To run, execute the following from within the readstat directory.

# Windows
hyperfine --warmup 5 "ReadStat_App.exe -f crates\readstat-tests\tests\data\cars.sas7bdat tests\data\cars_c.csv" ".\target\release\readstat.exe data crates\readstat-tests\tests\data\cars.sas7bdat --output crates\readstat-tests\tests\data\cars_rust.csv"

📝 First experiments on Windows are challenging to interpret due to file caching. Need further research into utilizing the --prepare option provided by hyperfine on Windows.

# Linux and macOS
hyperfine --prepare "sync; echo 3 | sudo tee /proc/sys/vm/drop_caches" "readstat -f crates/readstat-tests/tests/data/cars.sas7bdat crates/readstat-tests/tests/data/cars_c.csv" "./target/release/readstat data tests/data/cars.sas7bdat --output crates/readstat-tests/tests/data/cars_rust.csv"

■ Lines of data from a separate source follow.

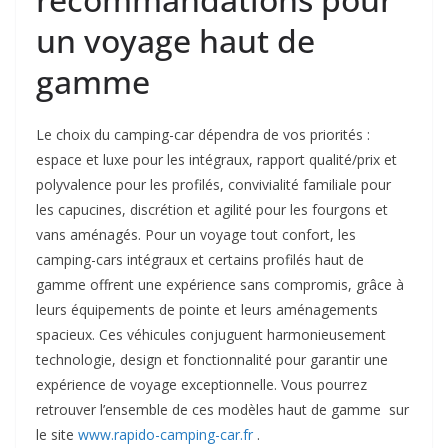
un voyage haut de
gamme
Le choix du camping-car dépendra de vos priorités :
espace et luxe pour les intégraux, rapport qualité/prix et
polyvalence pour les profilés, convivialité familiale pour
les capucines, discrétion et agilité pour les fourgons et
vans aménagés. Pour un voyage tout confort, les
camping-cars intégraux et certains profilés haut de
gamme offrent une expérience sans compromis, grâce à
leurs équipements de pointe et leurs aménagements
spacieux. Ces véhicules conjuguent harmonieusement
technologie, design et fonctionnalité pour garantir une
expérience de voyage exceptionnelle. Vous pourrez
retrouver l’ensemble de ces modèles haut de gamme sur
le site
www.rapido-camping-car.fr
.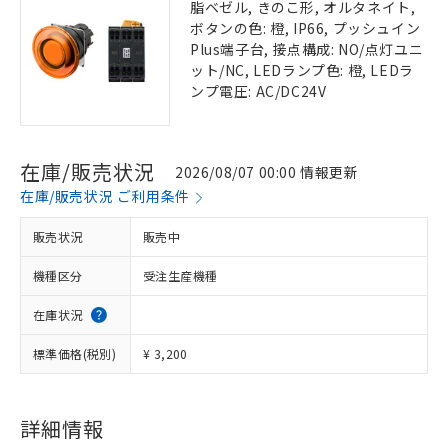
脂ベゼル, きのこ形, オルタネイト,
ボタンの色: 橙, IP66, プッシュイン
Plus端子台, 接点構成: NO/点灯ユニ
ット/NC, LEDランプ色: 橙, LEDラ
ンプ電圧: AC/DC24V
在庫/販売状況
2026/08/07 00:00 情報更新
在庫/販売状況 ご利用条件
販売状況
販売中
機種区分
受注生産機種
在庫状況
標準価格(税別)
¥ 3,200
詳細情報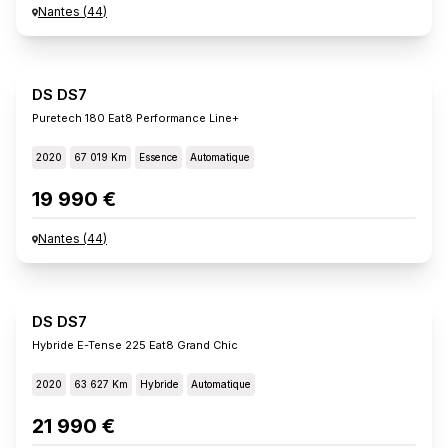
Nantes
(
44
)
DS DS7
Puretech 180 Eat8 Performance Line+
2020
67 019 Km
Essence
Automatique
19 990 €
Nantes
(
44
)
DS DS7
Hybride E-Tense 225 Eat8 Grand Chic
2020
63 627 Km
Hybride
Automatique
21 990 €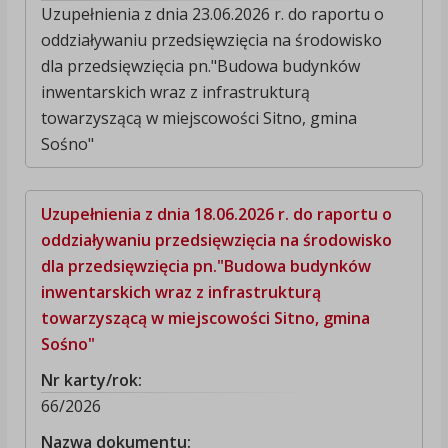
Uzupełnienia z dnia 23.06.2026 r. do raportu o
oddziaływaniu przedsięwzięcia na środowisko
dla przedsięwzięcia pn."Budowa budynków
inwentarskich wraz z infrastrukturą
towarzyszącą w miejscowości Sitno, gmina
Sośno"
Uzupełnienia z dnia 18.06.2026 r. do raportu o
oddziaływaniu przedsięwzięcia na środowisko
dla przedsięwzięcia pn."Budowa budynków
inwentarskich wraz z infrastrukturą
towarzyszącą w miejscowości Sitno, gmina
Sośno"
Nr karty/rok:
66/2026
Nazwa dokumentu: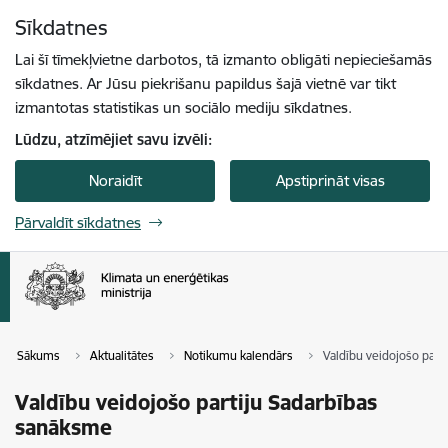
Pāriet uz lapas saturu
Sīkdatnes
Spied
lai meklētu
Enter
Lai šī tīmekļvietne darbotos, tā izmanto obligāti nepieciešamās
sīkdatnes. Ar Jūsu piekrišanu papildus šajā vietnē var tikt
izmantotas statistikas un sociālo mediju sīkdatnes.
Lūdzu, atzīmējiet savu izvēli:
Noraidīt
Apstiprināt visas
Pārvaldīt sīkdatnes
Sākums
Aktualitātes
Notikumu kalendārs
Valdību veidojošo part
Valdību veidojošo partiju Sadarbības
sanāksme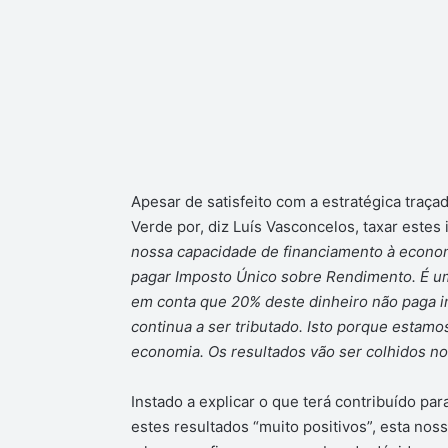
Apesar de satisfeito com a estratégica traça
Verde por, diz Luís Vasconcelos, taxar estes
nossa capacidade de financiamento à economi
pagar Imposto Único sobre Rendimento. É um
em conta que 20% deste dinheiro não paga 
continua a ser tributado. Isto porque estamos
economia. Os resultados vão ser colhidos no 
Instado a explicar o que terá contribuído 
estes resultados “muito positivos”, esta no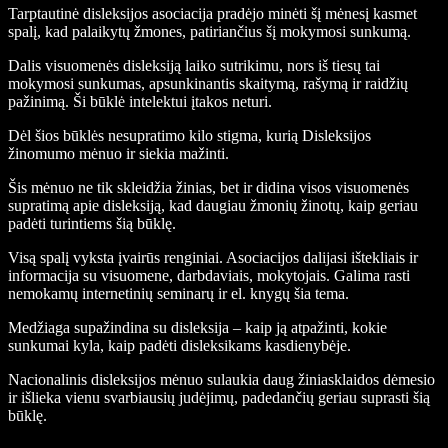
Tarptautinė disleksijos asociacija pradėjo minėti šį mėnesį kasmet
spalį, kad palaikytų žmones, patiriančius šį mokymosi sunkumą.
Dalis visuomenės disleksiją laiko sutrikimu, nors iš tiesų tai
mokymosi sunkumas, apsunkinantis skaitymą, rašymą ir raidžių
pažinimą. Ši būklė intelektui įtakos neturi.
Dėl šios būklės nesupratimo kilo stigma, kurią Disleksijos
žinomumo mėnuo ir siekia mažinti.
Šis mėnuo ne tik skleidžia žinias, bet ir didina visos visuomenės
supratimą apie disleksiją, kad daugiau žmonių žinotų, kaip geriau
padėti turintiems šią būklę.
Visą spalį vyksta įvairūs renginiai. Asociacijos dalijasi ištekliais ir
informacija su visuomene, darbdaviais, mokytojais. Galima rasti
nemokamų internetinių seminarų ir el. knygų šia tema.
Medžiaga supažindina su disleksija – kaip ją atpažinti, kokie
sunkumai kyla, kaip padėti disleksikams kasdienybėje.
Nacionalinis disleksijos mėnuo sulaukia daug žiniasklaidos dėmesio
ir išlieka vienu svarbiausių judėjimų, padedančių geriau suprasti šią
būklę.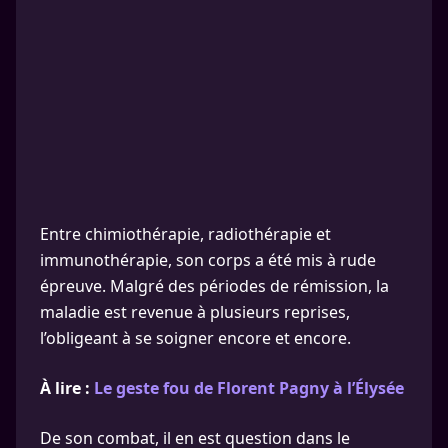
Entre chimiothérapie, radiothérapie et
immunothérapie, son corps a été mis à rude
épreuve. Malgré des périodes de rémission, la
maladie est revenue à plusieurs reprises,
l’obligeant à se soigner encore et encore.
À lire :
Le geste fou de Florent Pagny à l’Élysée
De son combat, il en est question dans le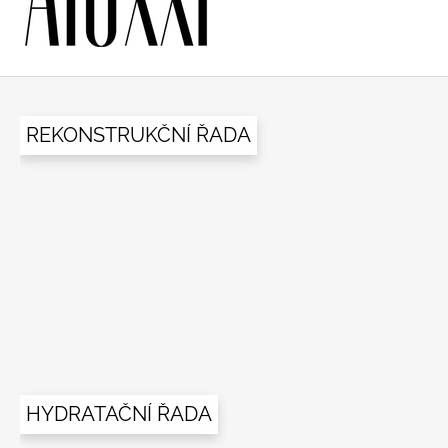
Z
á
REKONSTRUKČNÍ ŘADA
p
a
t
í
HYDRATAČNÍ ŘADA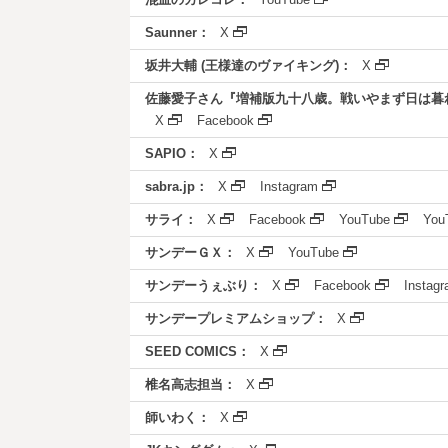
Saunner：
X
坂井大輔 (王様達のヴァイキング)：
X
佐藤愛子さん『増補版九十八歳。戦いやまず日は暮
X
Facebook
SAPIO：
X
sabra.jp：
X
Instagram
サライ：
X
Facebook
YouTube
You
サンデーＧＸ：
X
YouTube
サンデーうぇぶり：
X
Facebook
Instag
サンデープレミアムショップ：
X
SEED COMICS：
X
椎名高志担当：
X
師いわく：
X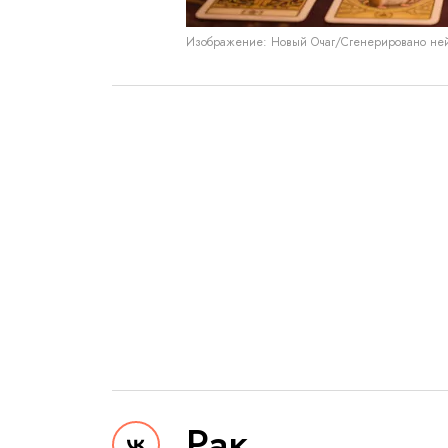
Изображение: Новый Очаг/Сгенерировано не
Рак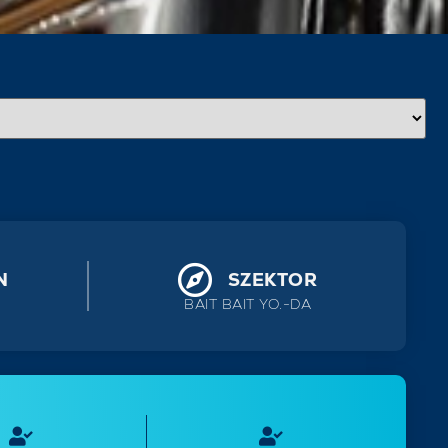
N
SZEKTOR
BAIT BAIT YO.-DA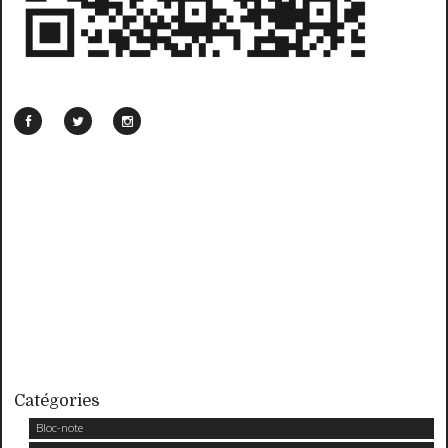
Catégories
Bloc-note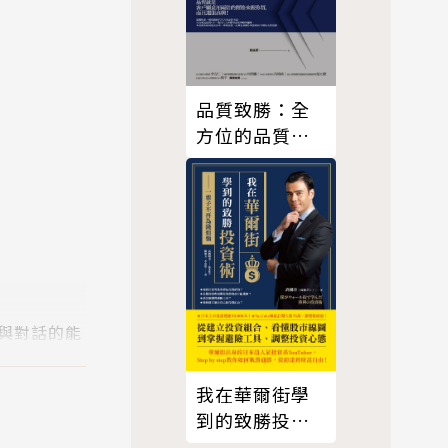
品質致勝：全
方位的品質管
理，才能帶動
高績效的競爭
力
與對話的能
我在華爾街學
，透過各種
到的致勝投資
他們最常做
術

Other, future, benchmarking may be performed now that channels and threads have been developed.

Profiling with Flamegraphs

Profiling performed with cargo flamegraph.

To run, execute the following from within the readstat directory.

cargo flamegraph --bin readstat -- data tests/data/_ahs2019n.sas7bdat --output tests/data/_ahs2019n.csv

Flamegraph is written to readstat/flamegraph.svg.

📝 Have yet to utilize flamegraphs in order to improve performance.